Kutipan Dokumen ▸
-.-.-

Nama Asma Nadia tak asing bagi sebagian masyarakat Indonesia. Pasalnya wanita kelahiran 1972 ini telah menelurkan lebih dari 50 karyanya lewat buku-buku dan novel fiksi. Bahkan beberapa karya novel Asma Nadia pun telah diangkat menjadi film yang mendulang kesuksesan di hati masyarakat Indonesia. Sebut saja film ‘Surga Yang Tak Dirindukan’ yang diadaptasi dari novelnya berhasil menarik hingga jutaan penonton. Cerita tentang isu poligami dengan balutan kisah drama pengorbanan wanita ini juga bahkan dibuat dalam dua sesi.
Dalam sebuah talkshow Asma menceritakan awal mula dirinya menjadi seorang penulis. Ibu dua anak ini bercerita bahwa menulis adalah hobi bagi dirinya. Namun sebelum Asma terjun lebih dalam dengan karya tulis cerpen dan bukunya, ia terlebih dahulu telah menjadi pengarang lagu.
“Papa itu pengarang lagu jadi aku lebih dulu nulis lagu dibandingkan dengan nulis buku atau cerita. Antara lain beberapa lagu Asma ada di lagu soundtrack Surga Yang Tak Dirindukan yang dinyanyikan Raline terus lagu di Assalamualaikum Beijing lagu keduanya itu juga dari ciptaan Asma,” ungkap Asma.
Dalam perjalanan karya tulisannya, Asma remaja pernah mengalami patah semangat. Penulis dan juga traveler ini mengungkapkan ia mulai menulis cerpen ketika duduk di bangku SMP, namun karena sering dicela dan diejek, semangat nulisnya pun hampir padam. Seiring berjalannya waktu, Asma mulai serius untuk menulis dan cerpennya itu dimuat oleh salah satu majalah. Tulisan cerpen pertamanya itu mengisahkan tentang kerinduan Asma tentang keponakannya yang telah berada di sisi Tuhan YME.
“Waktu itu kuliah tingkat satu. Ada anaknya teman keponakan yang usianya setahun sebelas hari meninggal. Itu anak imut yang jadi kesayangan kita semua dan aku kangen sama dia. Aku buat semacam tulisan judulnya Surat Buat Asadullah di Surga,” kata Asma.

-.-.-

Tugas Singkat ▸
Tentukan apakah tiap pernyataan di bawah ini sesuai dengan teks tentang Asma Nadia, lalu jawab ya atau tidak sambil mengutip kata-kata penentunya dari teks. 1. Asma Nadia lahir pada tahun 1972. 2. Asma lebih dulu menulis buku daripada menulis lagu. 3. Asma mulai menulis cerpen ketika duduk di bangku SMA.

Data Tersimpan ▸
-.-.-

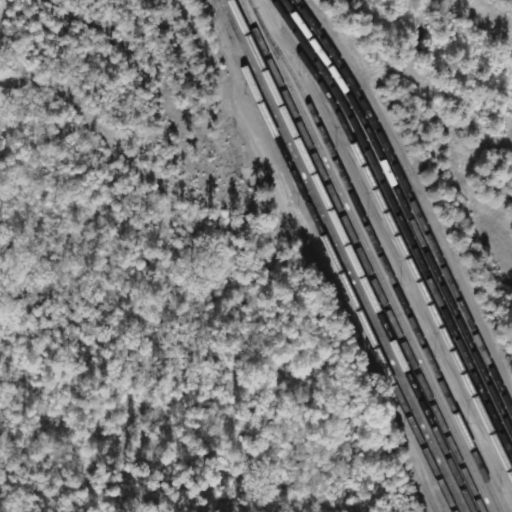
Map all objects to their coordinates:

-.-.-

Jawaban Latihan ▸
1. Ya: "wanita kelahiran 1972 ini"
2. Tidak: "aku lebih dulu nulis lagu dibandingkan dengan nulis buku atau cerita"
3. Tidak: "ia mulai menulis cerpen ketika duduk di bangku SMP"